Dans la salle “Grands procès” flambant neuve, le président s’est attaché à démontrer que le laboratoire à l’origine de la commercialisation du benfluorex entre 1976 et 2009, sous le nom de Mediator, savait qu’il était nocif pour la santé, et a tout fait pour le dissimuler. 

Alors que les propriétés anorexigènes – ou coupe-faim – du médicament apparaissent dans le brevet d’invention déposé en 1967, et qu’il est reconnu dans les notes internes au laboratoire, son fondateur, Jacques Servier, décide lors d’une réunion de novembre 1969 de le présenter exclusivement comme “correcteur du métabolisme lipidique”, autrement dit un antidiabétique. Une manière d’éviter “toute curiosité sur la cause de l’effet amaigrissant”, a éclairé le président. Pour développer son médicament, Servier cache en effet qu’une fois administré, son principe actif se métabolise en norfinfluoramine, un dérivé de l’amphétamine, responsable de l’amaigrissement, et suspecté dès la fin des années 1960 d’avoir engendré des cas d’hypertension artérielle et de valvulopathie.

En 1997, deux autres médicaments du laboratoire, de la même famille, sont incriminés dans des problèmes cardiaques graves, et retirés du marché. Mais au lieu d’informer l’Agence du médicament, les médecins et les patients, Servier s’efforce “d’escamoter les similitudes entre les deux”, a expliqué le juge, avant de dénoncer un “systématisme dans la dénégation” au fil des années. 

 Manœuvres frauduleuses 

Grâce à cette distinction artificielle entre le Mediator et les autres médicaments contenant du finfluoramine, les laboratoires Servier parviennent à obtenir le renouvellement de son autorisation de mise sur le marché jusqu’en 2009. Il figure sur la liste des médicaments remboursés par la sécurité sociale, alors même qu’il est massivement prescrit comme coupe-faim. Pour le juge, cela caractérise non seulement une autorisation indue de mise sur le marché, mais également une escroquerie, “chaque fois qu’un organisme de sécurité sociale procède à un remboursement”, alors que celle-ci n’avait pas été retenue en première instance. 

La cour d’appel a donc condamné le groupe à payer 415 millions d’euros à la sécurité sociale, qui s’était portée partie civile. “La décision est plus que satisfaisante : le spectre pénal s’est élargi”, s’est félicité​ Maître Alain Antoine, avocat du collectif  « Mediator Réunion », qui regroupe 200 victimes. Une décision assez rare pour être soulignée.

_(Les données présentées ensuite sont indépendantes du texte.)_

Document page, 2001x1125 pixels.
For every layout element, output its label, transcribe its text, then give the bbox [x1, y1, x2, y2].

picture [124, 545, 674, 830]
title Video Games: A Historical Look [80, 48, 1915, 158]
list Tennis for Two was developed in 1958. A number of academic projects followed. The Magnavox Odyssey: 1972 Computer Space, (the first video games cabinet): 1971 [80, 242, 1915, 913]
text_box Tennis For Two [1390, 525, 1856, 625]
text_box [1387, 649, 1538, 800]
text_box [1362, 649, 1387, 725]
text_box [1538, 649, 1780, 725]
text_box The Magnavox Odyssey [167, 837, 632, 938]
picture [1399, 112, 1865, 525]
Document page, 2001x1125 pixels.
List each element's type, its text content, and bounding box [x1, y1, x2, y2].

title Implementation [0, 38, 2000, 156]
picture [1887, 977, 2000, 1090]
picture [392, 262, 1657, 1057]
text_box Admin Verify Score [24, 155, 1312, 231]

En 2003, la justice avait débouté la caisse primaire d’assurance maladie (CPAM) de Saint Nazaire, qui réclamait 18,66 millions d’euros, cette fois aux industriels du tabac, responsables selon elle de cancers développés par ses assurés entre 1997 et 2002. À l’époque, les juges avaient refusé de faire le lien entre la maladie et la consommation du produit. 

La main lourde ?

Le président a également tenu, avant de prononcer les peines, à visibiliser les souffrances des milliers de victimes, dont 7650 s’étaient constituées partie civile. Il a rappelé “l’angoisse de vivre avec une épée de Damoclès au-dessus de la tête, la mobilité réduite, la souffrance, la survie”. Il est revenu sur le “soupçon” que l’affaire a fait naître sur la filière de soins, conduisant des malades à “mettre en cause la parole médicale, avec un risque sur leur santé et la santé des autres”. Des faits d’une “particulière gravité” qui l’ont conduit à confirmer les indemnités attribuées lors du premier procès. 

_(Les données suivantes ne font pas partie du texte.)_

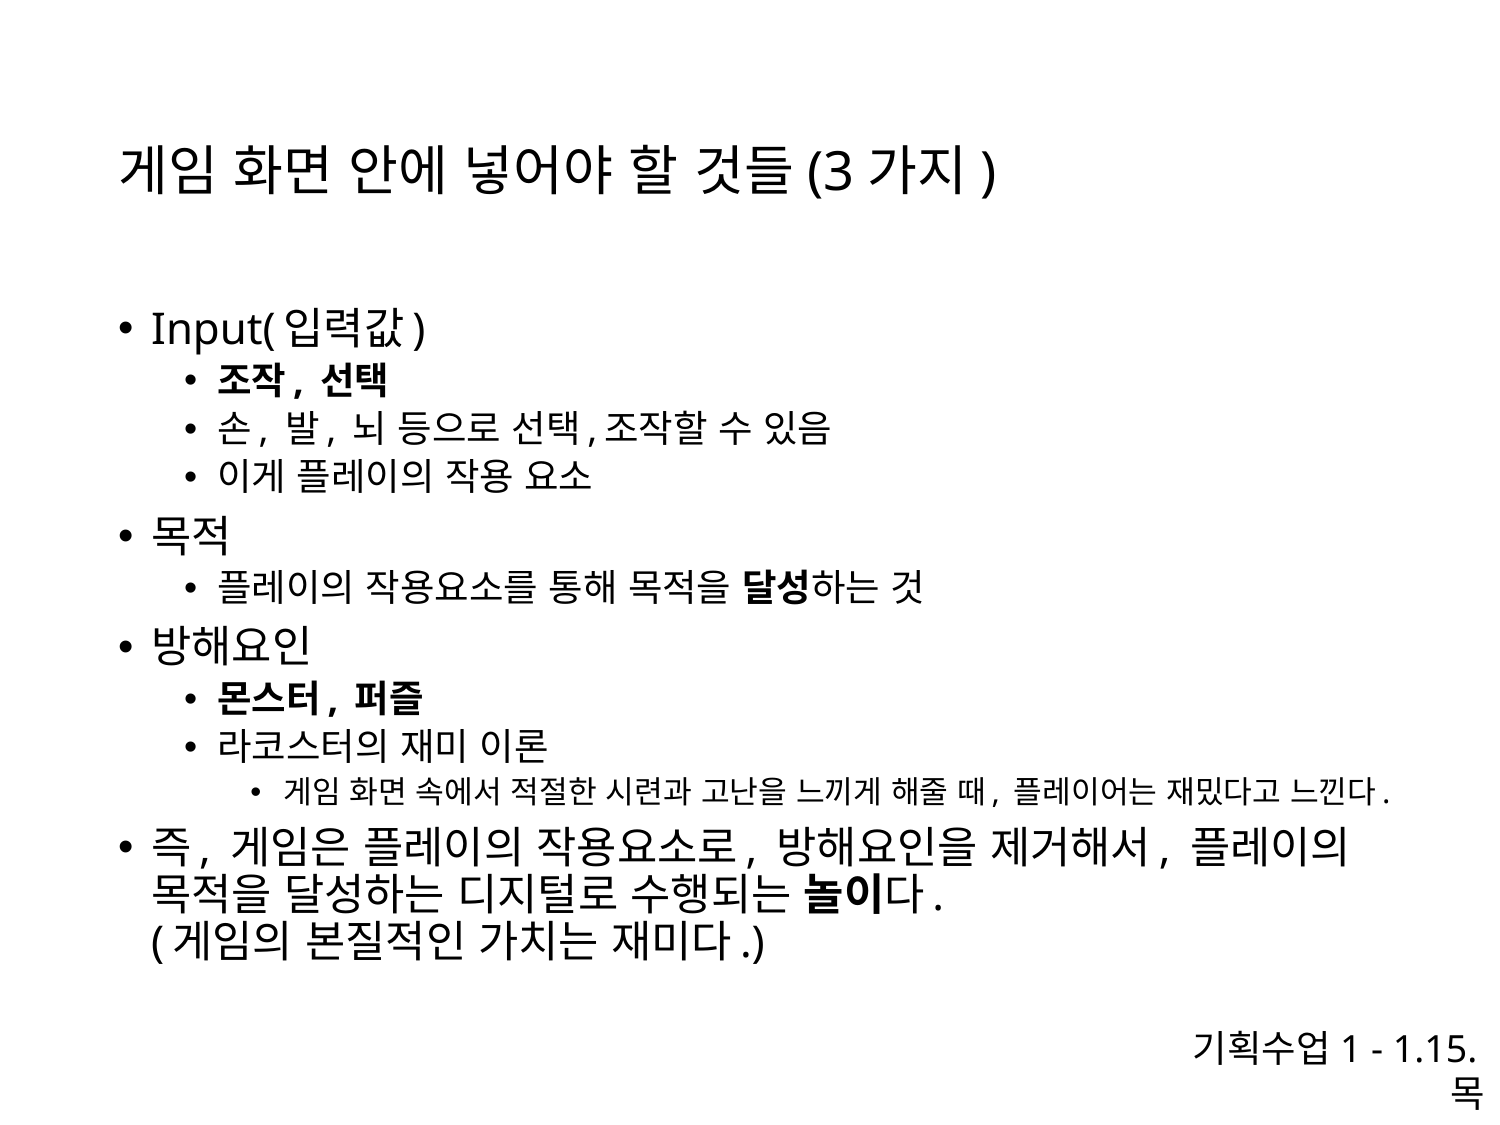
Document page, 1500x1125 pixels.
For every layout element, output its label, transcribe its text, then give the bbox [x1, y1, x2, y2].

title 게임 화면 안에 넣어야 할 것들(3가지) [103, 59, 1397, 278]
text_box 기획수업1 - 1.15.목 [1178, 1017, 1500, 1123]
list Input(입력값) 조작, 선택 손, 발, 뇌 등으로 선택,조작할 수 있음 이게 플레이의 작용 요소 목적 플레이의 작용요소를 통해 목적을 달성하는 것 방해요인 몬스터, 퍼즐 라코스터의 재미 이론 게임 화면 속에서 적절한 시련과 고난을 느끼게 해줄 때, 플레이어는 재밌다고 느낀다. 즉, 게임은 플레이의 작용요소로, 방해요인을 제거해서, 플레이의 목적을 달성하는 디지털로 수행되는 놀이다. (게임의 본질적인 가치는 재미다.) [103, 299, 1397, 1014]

À peine sortie de la salle d’audience, la défense a annoncé se pourvoir en cassation. Pour les avocats du groupe Servier, “ce type d’affaire constitue un enjeu pour la justice, constamment critiquée quand elle n’a pas la main suffisamment lourde”. La saga judiciaire autour du Mediator n’est sans doute pas tout à fait terminée.